WorldEndingFire · 26/11/2019 09:38

Better off speaking to his union rep for advice. If he's not in a union, he needs to join one.


billy1966 · 26/11/2019 09:52

He's got to want it for himself OP.

I can imagine it's very frustrating for you, but until he values what he does, there isn't a lot you can do.

Of course he should be looking at other jobs now that he has experience and move on.

But until he values his contribution, others won't either.



Peggyflo · 26/11/2019 10:14


There is no union at this company unfortunately.

I do agree he has probably gotten a bit of a reputation for being a doormat at this company now he has sold himself short so many times, and do think it will be hard to shake.

I dont agree he doesnt do a good job though, he has had plenty of people work alongside him pop in good words and letters of recommendation for him (in sure they see too that he doesnt get what he deserves), that just wouldnt happen if he wasnt good at what he does.

I could give plenty examples of where he has stuck out his neck for this company where others havent but i dont want to go into to much detail in case there are any mumsnetters!

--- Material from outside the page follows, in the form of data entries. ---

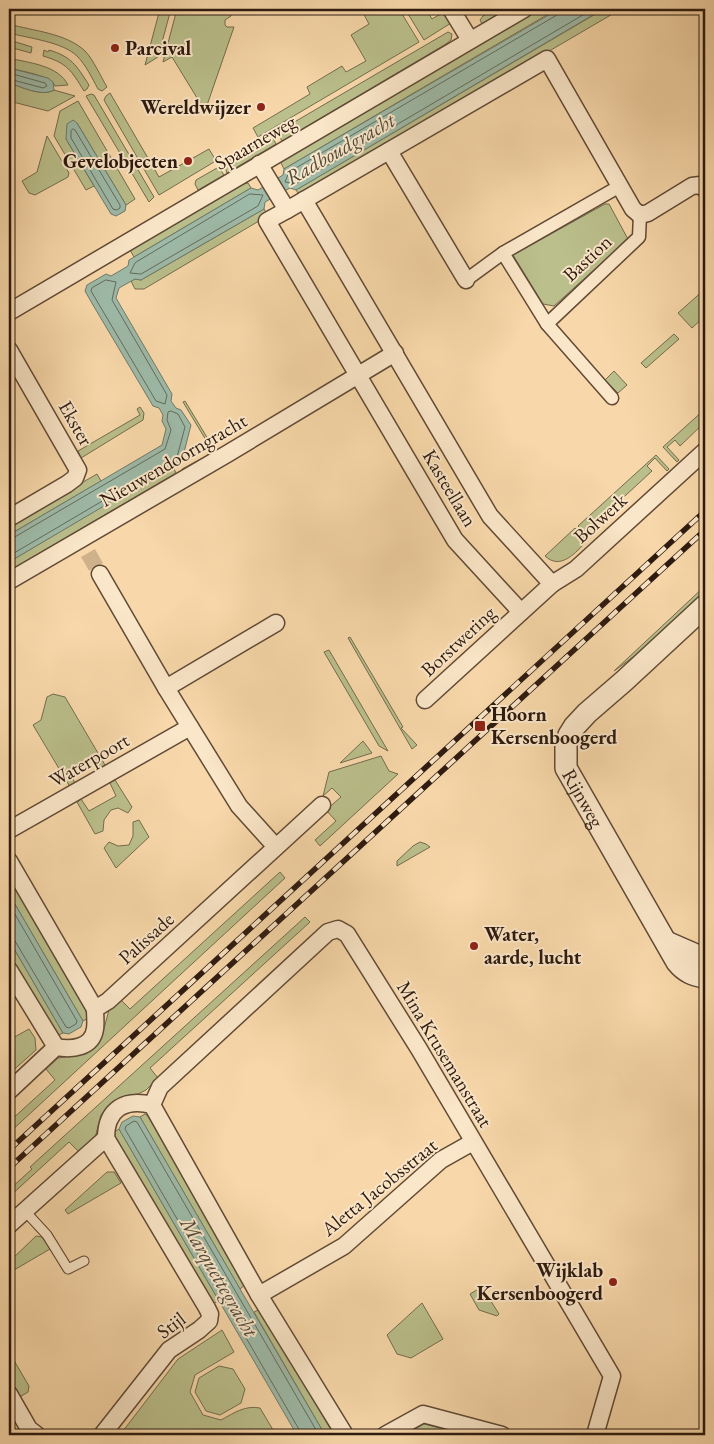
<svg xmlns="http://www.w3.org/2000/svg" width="714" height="1444" font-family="'EB Garamond',serif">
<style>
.green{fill:#babf8b;stroke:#746c4e}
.water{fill:#9dbaa8;stroke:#707a6b}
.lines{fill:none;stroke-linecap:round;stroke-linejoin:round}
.shore{stroke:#656a5c;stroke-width:1}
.minor-tunnel{stroke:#cfb28b;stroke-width:16;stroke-dasharray:16 8;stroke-linecap:butt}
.service-casing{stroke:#604a36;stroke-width:11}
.pedestrian-casing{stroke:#604a36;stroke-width:15}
.minor-casing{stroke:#604a36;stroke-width:19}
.tertiary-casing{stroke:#604a36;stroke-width:24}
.service{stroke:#fae6c8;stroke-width:9}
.pedestrian{stroke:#fae6c8;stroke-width:12}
.minor{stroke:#fae6c8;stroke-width:16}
.tertiary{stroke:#fae6c8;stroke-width:21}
.rail-casing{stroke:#2d1a10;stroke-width:5.5}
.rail{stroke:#fae6c8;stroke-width:4;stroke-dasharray:11;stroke-linecap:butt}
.poi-dot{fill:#8f2418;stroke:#fae6c8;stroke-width:2}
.labels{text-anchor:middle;stroke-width:4;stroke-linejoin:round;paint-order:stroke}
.poi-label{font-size:20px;font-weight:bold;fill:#2d1a10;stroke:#fae6c8;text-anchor:start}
.street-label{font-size:20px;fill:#2d1a10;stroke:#fae6c8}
.water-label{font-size:21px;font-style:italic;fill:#4f4a3e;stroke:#fae6c8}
</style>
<rect width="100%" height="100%" fill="#f8d8aa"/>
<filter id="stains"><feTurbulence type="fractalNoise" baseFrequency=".004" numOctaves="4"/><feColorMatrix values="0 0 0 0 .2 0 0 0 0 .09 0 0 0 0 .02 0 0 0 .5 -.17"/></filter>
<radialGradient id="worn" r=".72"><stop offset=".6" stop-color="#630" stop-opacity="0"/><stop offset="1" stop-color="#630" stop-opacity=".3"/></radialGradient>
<!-- green -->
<g class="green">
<polygon points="160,9 171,9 158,57 145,65"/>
<polygon points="177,9 231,9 231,16 225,20 225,25 227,27 234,27 205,111 172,57 163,62"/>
<polygon points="361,9 399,9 419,42 258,137 253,128 310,94 307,87 342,66 346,72 366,61 351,35 369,24"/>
<polygon points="405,9 426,9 432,19 444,12 451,23 424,40"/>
<polygon points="495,9 507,9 482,24 480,20 483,16"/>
<polygon points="541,9 557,9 284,169 281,163 284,160"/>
<polygon points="604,9 621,9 334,177 300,196 296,190"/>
<path d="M 9,24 C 33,31 66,33 85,51 C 93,59 101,77 107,87 L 102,91 L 98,89 C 92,78 86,65 77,56 C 63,42 28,38 9,33 Z"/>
<polygon points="448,32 452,34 451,40 446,44 282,141 278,134 279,131"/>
<polygon points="9,40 32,47 31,53 9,47"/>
<path d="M 44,50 L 48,52 L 49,50 C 72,57 76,65 89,85 L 87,89 L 84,91 C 71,70 67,63 43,56 Z"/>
<path d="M 9,58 C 29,63 58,65 68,85 L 55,86 C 50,75 20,71 9,68 Z"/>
<path d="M 9,83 C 22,87 42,97 54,90 L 75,96 L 48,111 L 9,101 Z"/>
<polygon points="110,93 159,177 209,149 215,159 214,162 159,195 104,100 106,96"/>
<polygon points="91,94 94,95 154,197 149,202 86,96"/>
<polygon points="78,101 135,199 126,205 77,123 66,139 94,186 86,190 54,136 60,111"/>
<polygon points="47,136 69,173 68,177 35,195 29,193 22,181 37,172"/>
<polygon points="270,137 273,138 276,144 227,173 225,167 225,162"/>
<polygon points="217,168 220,169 224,175 198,190 195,184 196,180"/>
<polygon points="248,183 251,188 134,257 130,250 243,184"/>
<polygon points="605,204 609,204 629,241 596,268 554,306 543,304 513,255"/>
<polygon points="264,209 267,214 264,218 144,289 135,289 131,281 135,279 141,280"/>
<polygon points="705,289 705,316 692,328 678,313"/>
<polygon points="674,334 679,339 646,368 641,363"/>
<polygon points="614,371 627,385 618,393 605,380"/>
<polygon points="185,401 211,444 210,456 183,472 182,469 208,455 209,445 183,402"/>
<polygon points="140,407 144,413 143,420 81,458 78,451 140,415 137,409"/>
<polygon points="705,409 705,422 680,446 675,440 667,447 679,460 677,462 663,447"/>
<polygon points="656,455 669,469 667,471 655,458 647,466 652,471 587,531 589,535 588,536 578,526"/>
<polygon points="172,465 176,473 9,571 9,562"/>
<polygon points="97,474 101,481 9,535 9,525"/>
<path d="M 575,528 L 587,541 C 576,552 561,571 545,556 Z"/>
<polygon points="705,586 705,593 640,652 614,671"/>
<polygon points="350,637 403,727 401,728 417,745 412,749 348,638"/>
<polygon points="329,650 388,751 379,746 324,652"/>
<polygon points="53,694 65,697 105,765 100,769 98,768 91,757 68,770 75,783 70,787 33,725 41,720 47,697"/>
<polygon points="363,741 372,753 340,763"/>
<polygon points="381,756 389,771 398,774 320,846 315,840 336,821 326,810 341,797 332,788 323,796 329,772"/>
<polygon points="115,780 132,807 128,813 118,808 111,810 104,820 103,831 95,834 77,802 81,799 89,811 116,796 110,783"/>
<polygon points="139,820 149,837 116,868 104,848 109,842 118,846 129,845 133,836 133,822"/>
<polygon points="420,842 426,844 430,847 397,866 397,861 413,846"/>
<polygon points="280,872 285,878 9,1133 9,1122 55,1080 46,1069 58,1058 82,1054 96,1044 102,1036 109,1010 121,1000 130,1009"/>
<polygon points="9,877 89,1015 90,1017 83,1021 9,894"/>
<polygon points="305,917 310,922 150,1068 158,1078 146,1090 138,1094 125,1096 109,1105 101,1115 95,1138 79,1152 69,1142 9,1197 9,1190 32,1169 30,1167"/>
<polygon points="9,940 63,1033 56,1036 9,956"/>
<polygon points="29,1029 35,1038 36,1050 9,1074 9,1040"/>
<polygon points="145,1114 148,1116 246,1284 240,1289 140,1117"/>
<polygon points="119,1129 219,1301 212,1304 116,1139 113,1133"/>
<polygon points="107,1172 114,1172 121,1183 68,1214 65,1210"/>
<polygon points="36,1236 42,1237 50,1249 9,1273 9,1262"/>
<polygon points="482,1287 499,1314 497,1316 479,1310 470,1294"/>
<polygon points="422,1303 443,1339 411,1358 397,1354 387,1335"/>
<polygon points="260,1309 334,1435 325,1435 254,1312"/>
<path d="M 222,1330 L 234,1352 L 195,1375 L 190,1392 L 203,1415 L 221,1420 C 234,1413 245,1405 260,1408 L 276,1435 L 120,1435 L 178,1359 Z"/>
<polygon points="9,1352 29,1386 28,1392 18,1398 9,1382"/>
<polygon points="219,1366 233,1369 245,1389 241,1403 220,1415 206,1411 195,1392 199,1378"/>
<polygon points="424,1424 468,1435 437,1435 426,1433 422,1435 404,1435"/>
</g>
<!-- water -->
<g class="water">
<polygon points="559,9 603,9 296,190 290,188 265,202 264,209 141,280 135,279 119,288 116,298 172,394 171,401 176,408 181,410 191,425 182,460 9,562 9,535 162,445 166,429 162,421 163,415 159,408 153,406 93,305 85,291 87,285 106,274 111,276 128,266 129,260 251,188 258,190 283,175 284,169"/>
<path d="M 9,68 L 48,78 L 53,82 L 54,90 C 42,97 22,87 9,83 Z"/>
<polygon points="73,120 77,123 126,205 125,211 116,216 111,214 66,139 67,124"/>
<polygon points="9,894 83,1021 81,1027 69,1034 63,1033 9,940"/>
<polygon points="133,1116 140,1117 325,1435 297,1435 119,1129 122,1122"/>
</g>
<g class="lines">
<!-- shore -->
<g class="shore">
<polyline points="560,9 557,15 289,172 285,182 296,184 593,9"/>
<polyline points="9,73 45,83 47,86 43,88 9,79"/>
<polygon points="73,129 75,130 120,205 120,208 117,210 113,209 71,138 71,131"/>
<polygon points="250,194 263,195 258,206 141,274 130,273 135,263"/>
<polygon points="106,280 116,282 112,300 167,395 165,404 156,401 91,291 92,288"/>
<polyline points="9,539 13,538 165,449 171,430 167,420 168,412 171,411 178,414 185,427 177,457 9,556"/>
<polyline points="9,904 77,1021 76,1024 69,1028 66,1027 15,941 9,938"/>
<polyline points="301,1435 300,1431 125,1129 126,1126 134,1121 137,1122 319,1435"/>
</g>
<!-- minor-tunnel -->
<polyline class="minor-tunnel" points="88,553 100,574"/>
<defs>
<polyline id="service" points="24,1210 47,1235 68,1269 84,1261"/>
<g id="pedestrian">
<polyline points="503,253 547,324 612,398"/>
<polyline points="466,280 503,253 620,186"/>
<polyline points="547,324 639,237 640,215"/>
</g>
<g id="minor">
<polyline points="451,9 470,40"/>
<polyline points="389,151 466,280"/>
<polyline points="259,164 287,210 547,59 633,209 640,215 648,213 692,186 700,185 705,189"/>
<polyline points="304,200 490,516 552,584"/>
<polyline points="287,210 267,221 455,540 521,612"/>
<polyline points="9,312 524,9"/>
<polyline points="9,350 78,470 75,478 67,484 9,518"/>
<polyline points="100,574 166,688 239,806 276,847"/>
<polyline points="9,581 227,454 395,353"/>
<polyline points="166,688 276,623"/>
<polyline points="425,700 552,584 576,569 705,451"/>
<polyline points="9,830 190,727"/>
<polyline points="9,861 95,1009"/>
<polyline points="9,970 56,1047"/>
<path d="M 9,1091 L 56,1047 C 72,1050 92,1048 95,1029 C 96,1023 95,1015 95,1009 L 108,1001 L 322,805"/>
<polyline points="152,1105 160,1087 328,932 338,929 347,934 419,1049 612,1376 595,1435"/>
<polyline points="9,1225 106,1138"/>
<polyline points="259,1295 344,1246 441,1160 473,1142"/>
<polyline points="9,1394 29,1429 37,1435"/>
<path d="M 102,1435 L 169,1350 L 199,1330 L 209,1321 L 210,1314 L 207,1308 L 106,1138 C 106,1109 125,1098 152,1105 L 259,1295 L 345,1435"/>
<polyline points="385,1435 423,1414 502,1435"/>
</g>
<g id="tertiary">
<path id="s1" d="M 705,606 L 624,681 L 587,713 L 574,727 L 569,735 L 566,744 L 566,768 L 677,962 C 685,972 693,975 705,977"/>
<polyline points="666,942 705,959"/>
</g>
</defs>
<!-- service casing -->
<use href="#service" class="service-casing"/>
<!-- pedestrian casing -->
<use href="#pedestrian" class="pedestrian-casing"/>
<!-- minor casing -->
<use href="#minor" class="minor-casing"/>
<!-- tertiary casing -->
<use href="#tertiary" class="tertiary-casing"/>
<!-- service -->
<use href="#service" class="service"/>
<!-- pedestrian -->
<use href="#pedestrian" class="pedestrian"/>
<!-- minor -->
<use href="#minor" class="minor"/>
<!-- tertiary -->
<use href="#tertiary" class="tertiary"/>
<defs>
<g id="rail">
<polyline points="9,1150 705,511"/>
<polyline points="9,1168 705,530"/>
</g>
</defs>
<!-- rail casing -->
<use href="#rail" class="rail-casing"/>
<!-- rail -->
<use href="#rail" class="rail"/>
</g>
<!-- markers -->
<g class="poi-dot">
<circle cx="115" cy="48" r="5"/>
<circle cx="261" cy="107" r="5"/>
<circle cx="188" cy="161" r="5"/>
<rect x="474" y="720" width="12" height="12" rx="2.5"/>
<circle cx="474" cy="946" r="5"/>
<circle cx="613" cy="1282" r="5"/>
</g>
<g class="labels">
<!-- poi labels -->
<g class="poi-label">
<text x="125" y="55">Parcival</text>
<text x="251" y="114" text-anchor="end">Wereldwijzer</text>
<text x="178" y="168" text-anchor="end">Gevelobjecten</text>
<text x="491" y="721">Hoorn<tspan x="491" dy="23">Kersenboogerd</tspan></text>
<text x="484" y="941">Water,<tspan x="484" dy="23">aarde, lucht</tspan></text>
<text x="603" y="1277" text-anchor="end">Wijklab<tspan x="603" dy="23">Kersenboogerd</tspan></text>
</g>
<!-- street labels -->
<g class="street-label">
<text transform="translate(255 142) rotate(-30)" y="7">Spaarneweg</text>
<text transform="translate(587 258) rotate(-43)" y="7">Bastion</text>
<text transform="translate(76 423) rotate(60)" y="7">Ekster</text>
<text transform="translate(173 460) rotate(-30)" y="7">Nieuwendoorngracht</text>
<text transform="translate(450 488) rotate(59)" y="7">Kasteellaan</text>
<text transform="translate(600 518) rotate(-42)" y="7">Bolwerk</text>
<text transform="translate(458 641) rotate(-43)" y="7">Borstwering</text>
<text transform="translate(89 760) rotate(-30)" y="7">Waterpoort</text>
<text dy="7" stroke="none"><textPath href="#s1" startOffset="256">Rijnweg</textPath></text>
<text transform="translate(146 938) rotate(-42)" y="7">Palissade</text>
<text transform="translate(445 1054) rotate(59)" y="7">Mina Krusemanstraat</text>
<text transform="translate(379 1187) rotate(-39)" y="7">Aletta Jacobsstraat</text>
<text transform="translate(171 1325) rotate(-37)" y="7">Stijl</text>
</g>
<!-- water labels -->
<g class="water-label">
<text transform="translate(340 149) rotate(-30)" y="7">Radboudgracht</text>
<text transform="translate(219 1277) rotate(60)" y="7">Marquettegracht</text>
</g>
</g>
<!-- margin -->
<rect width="714" height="1444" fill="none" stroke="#f8d8aa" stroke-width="30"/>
<rect x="10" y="10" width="694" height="1424" fill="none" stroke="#2d1a10" stroke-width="2.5"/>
<rect x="15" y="15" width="684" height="1414" fill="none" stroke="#2d1a10"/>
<rect width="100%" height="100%" filter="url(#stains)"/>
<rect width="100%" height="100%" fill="url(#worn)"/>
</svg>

We found out this morning that the decision was made by the manager (sibling to colleague). Dont think these type of decisions should be made by family. Bit biased!

OP posts:

Hairydogmummy · 26/11/2019 21:59

I think his company are being very unfair. Even if as PP have suggested they don't think he's doing a good enough job, they should have given him an indication of this and been supporting him to improve, not allowing him to think he's doing a great job and then not rewarding him. They also shouldn't be allowing a sibling to award a pay rise to their brother/sister. None of this is very professional at all and does not sound like the sort of company you'd really want to work for. I'd be advising him to look elsewhere OP or if not, definitely raise his lack of fair pay. Tricky to mention he knows others got more though. If he doesn't get any joy, I'd definitely consider moving on.


WorldEndingFire · 26/11/2019 22:40

You can still join a union and get advice and representation even if there isn't an established union with bargaining rights at his workplace - worth doing now before there is a problem. He will feel relieved to have the support.